Max Schrems: "So macht die Corona-App wenig Sinn"
KURIER Herr Schrems, haben Sie schon die Corona-App des Roten Kreuz installiert?
Max Schrems: Ja, allein schon aus Neugier. Und als ehemaliger Zivildiener vom Roten Kreuz ist man quasi dazu verpflichtet (lacht).
Kann die Corona-App wirklich helfen? Denn derzeit muss man anderen einen Meter nah kommen und dann händisch die Daten austauschen. Wie soll das im Supermarkt gehen?
Also wie die App derzeit funktioniert, ist sie nicht nützlich. Man müsste mit Leuten ins Gespräch kommen um den „Handshake“ gemeinsam durchzuführen. Allein da ist die Wahrscheinlichkeit, dass ich jemanden unwissentlich infiziere, vielleicht noch größer. Also das macht wenig Sinn. Was vorgesehen ist, dass das automatisch im Hintergrund funktioniert.
Hören Sie das ganze Interview mit Max Schrems auch in unserem KURIER daily Podcast:
Wie funktioniert der Austausch automatisch? Welche Techniken werden da eingesetzt?
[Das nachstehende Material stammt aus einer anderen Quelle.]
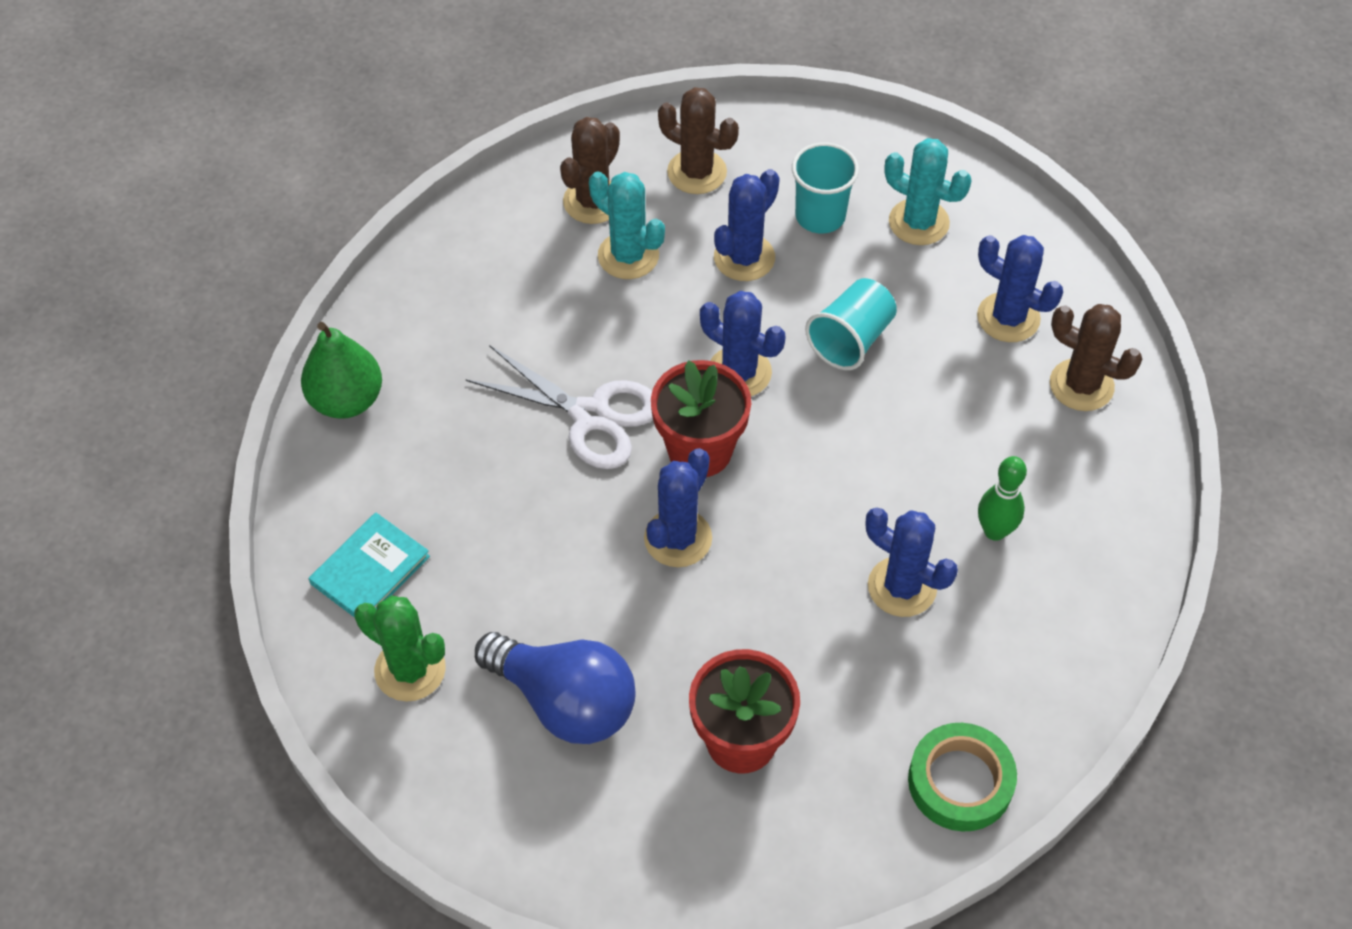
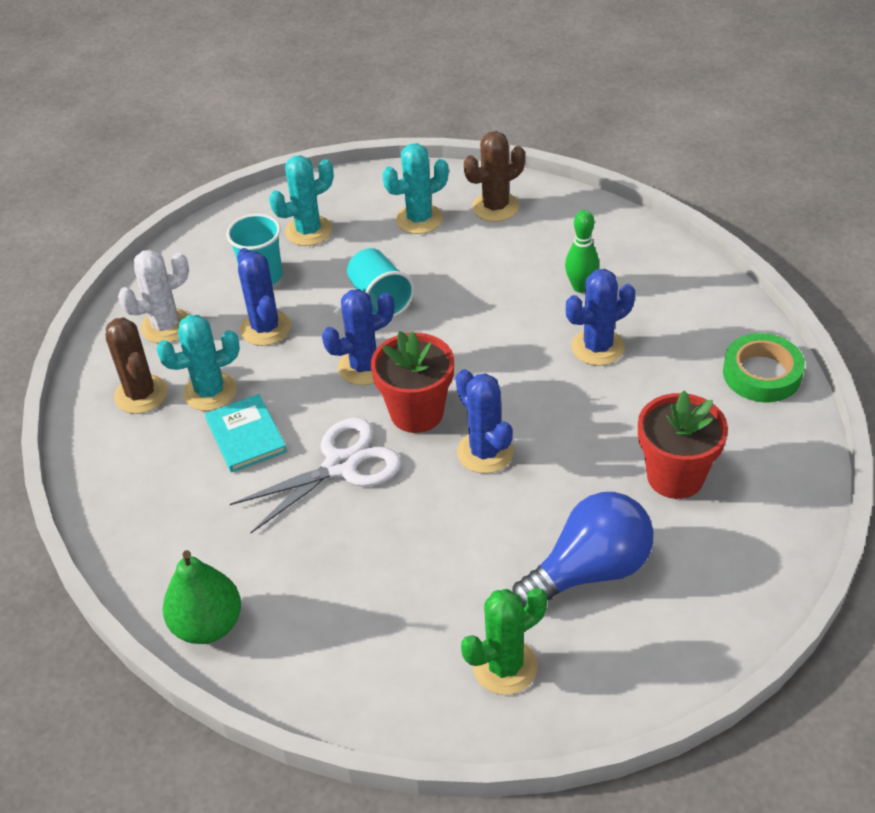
camera: 60 degrees left, 10 degrees down
turquoise book [309,513,430,618] -> turquoise book moved to [205,394,287,473]
brown cactus [658,87,739,194] -> white cactus [118,250,189,343]
blue cactus [977,235,1063,342] -> turquoise cactus [382,143,449,234]

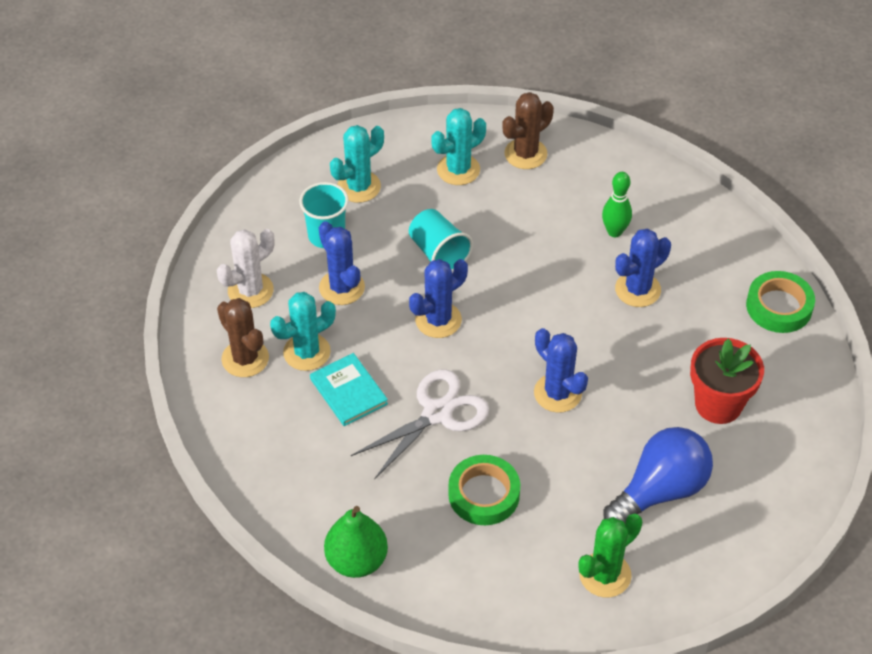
camera: 10 degrees left, 5 degrees up
red flower pot [371,331,454,433] -> none
none -> green tape [448,455,520,525]

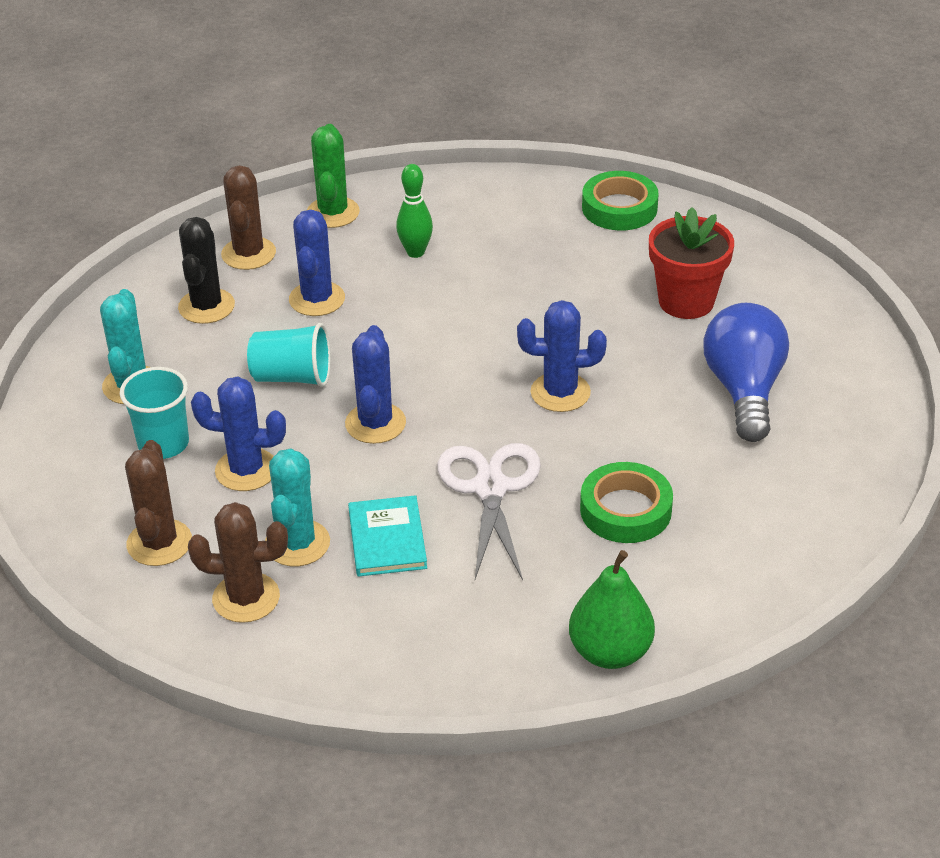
camera: 50 degrees left, 10 degrees down
white cactus [217,229,274,308] -> brown cactus [125,440,192,566]
turquoise book [310,353,388,426] -> turquoise book turned 75 degrees clockwise [348,495,427,577]
turquoise cactus [431,108,486,185] -> black cactus [178,217,235,324]
green cactus [579,514,642,597] -> green cactus moved to [307,124,360,228]
blue cactus [615,229,671,307] -> blue cactus moved to [289,210,345,316]

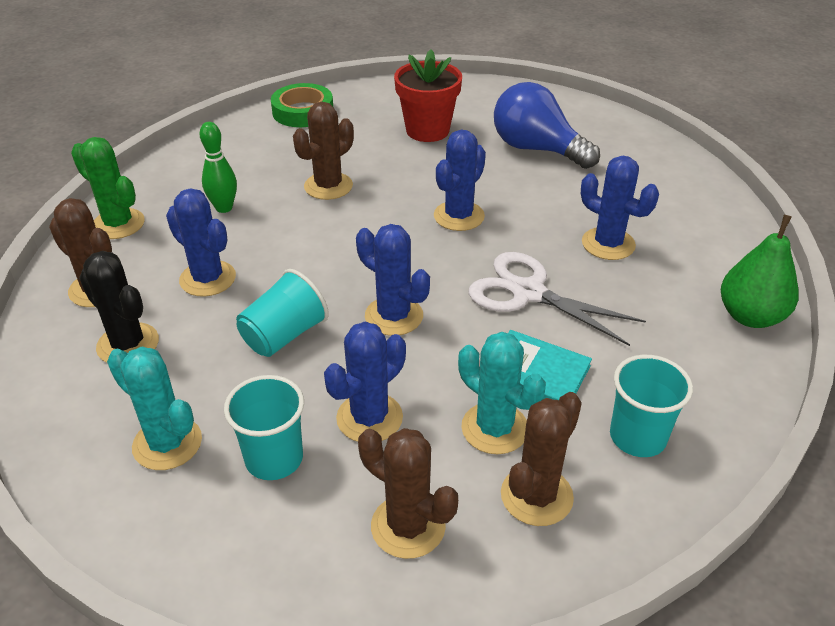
camera: 55 degrees left, 0 degrees up
green tape [580,462,673,543] -> blue cactus [581,156,659,260]
none -> brown cactus [293,102,354,200]
none -> turquoise cup [610,355,693,457]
Es gibt Bluetooth, Ultraschall und theoretisch könnte man auch Wifi verwenden. Die Herausforderung ist permanent zu messen wer relativ nah beieinander steht. Das ist technisch nicht hundertprozentig genau machbar. Wenn ich mein Handy in der hinteren Hosentasche habe, dann wird die Signalausbreitung anders sein, wie wenn ich sie in der vorderen Tasche meiner Hose habe. Das kann das Handy nicht genau messen. Es ist aber trotzdem viel genauer als GPS oder Tracking über das Mobilnetz. Und es ist datenschutzrechtlich besser, weil ich alle Daten am Handy selbst speichere. Ich habe nur einen lokalen Austausch zwischen zwei Handys und nicht über Netzwerke, die Regierung oder ein Unternehmen.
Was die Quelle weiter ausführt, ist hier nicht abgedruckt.